An "Occupy Wall Street West" protestor from San Francisco, California. stands near an ATM machine at a Wells Fargo bank in the financial district as part of a day of action January 20, 2012 in San Francisco, California. While state treasurers, including those from California and IL, suspended business with Wells Fargo on the heels of the accounts scandal, the bank's wholesale banking September-ended deposit balances rose 4% from August, and were up 1% from a year ago. Net interest income, including the loan-loss provision, increased 3.7 percent to $11.1 billion.

Wells Fargo revenue in the quarter was $22.33bn, up 2% from a year earlier.

The scandal, which was the largest since the financial crisis, sparked calls for a breakup of the one of the US' biggest banks.

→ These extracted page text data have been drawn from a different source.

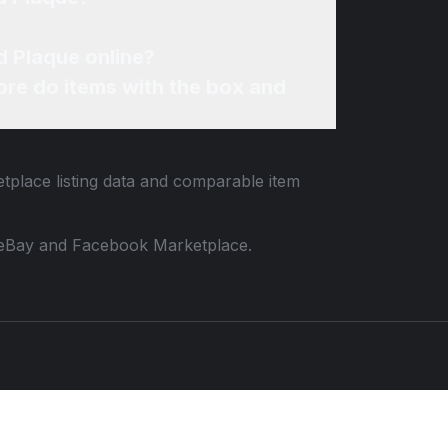
d Plaque online?
re do items with the box and
etplace listing data and comparable item
 to eBay and Facebook Marketplace.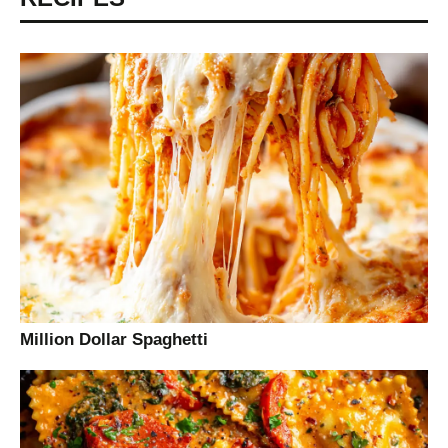
Million Dollar Spaghetti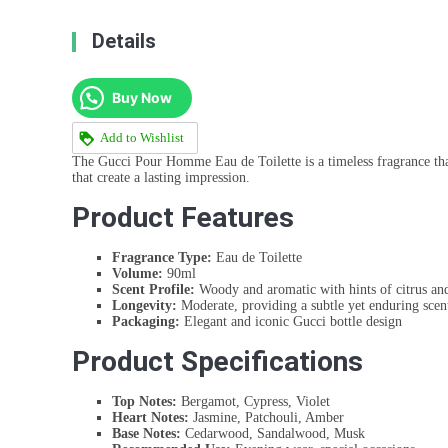
Details
Buy Now
Add to Wishlist
The Gucci Pour Homme Eau de Toilette is a timeless fragrance that
that create a lasting impression.
Product Features
Fragrance Type:
Eau de Toilette
Volume:
90ml
Scent Profile:
Woody and aromatic with hints of citrus and
Longevity:
Moderate, providing a subtle yet enduring scen
Packaging:
Elegant and iconic Gucci bottle design
Product Specifications
Top Notes:
Bergamot, Cypress, Violet
Heart Notes:
Jasmine, Patchouli, Amber
Base Notes:
Cedarwood, Sandalwood, Musk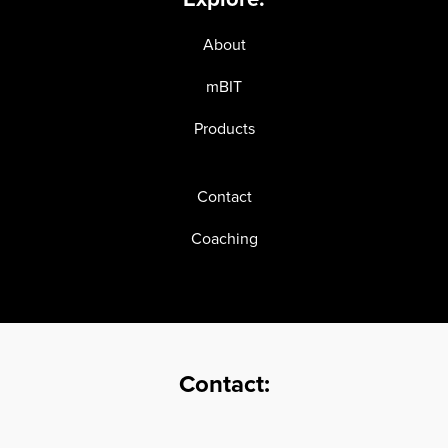
About
mBIT
Products
Contact
Coaching
Contact: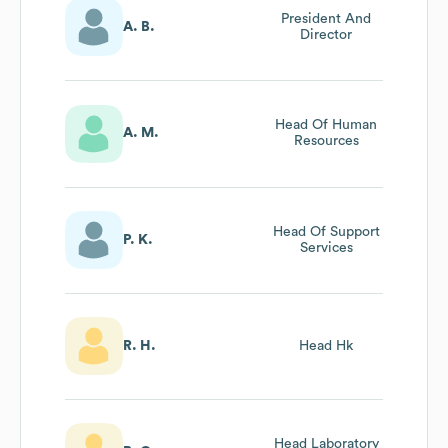
President And
A. B.
Director
Head Of Human
A. M.
Resources
Head Of Support
P. K.
Services
R. H.
Head Hk
Head Laboratory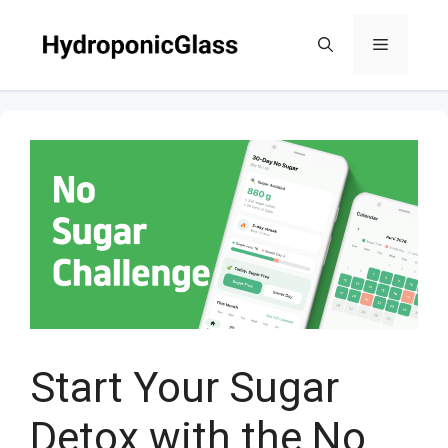
Skip
to
Menu
content
Start Your Sugar
Detox with the No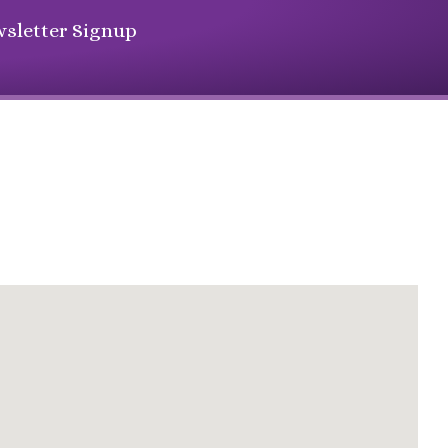
sletter Signup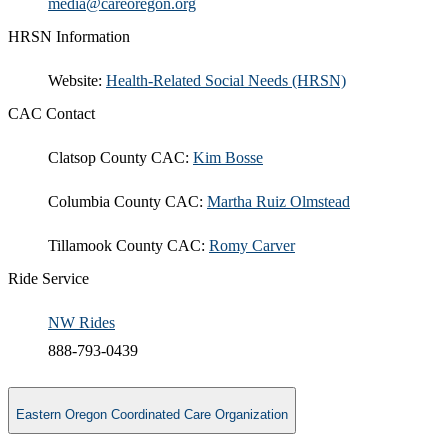
​media@careoregon.org​
​
HRSN Information
​Website:
Health-Related Social Needs (HRSN)​
CAC Contact
Clatsop County CAC:
Kim Bosse​
Columbia County CAC:
Martha Ruiz Olmstead
Tillamook County CAC:
Romy Carver
Ride Service
NW Rides
888-793-0439
Eastern Oregon Coordinated Care Organization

Its net interest margin, a measure of how profitably it can lend out its customers' deposits, fell to 2.82% from 2.86% at the end of June and 2.96% in the third quarter a year ago.

Total average loans of $957.5 billion were up 7% from $895.1 billion a year earlier.

We're still in the early innings of the aftermath of the scandal, but Wells Fargo stock looks intriguing at current levels.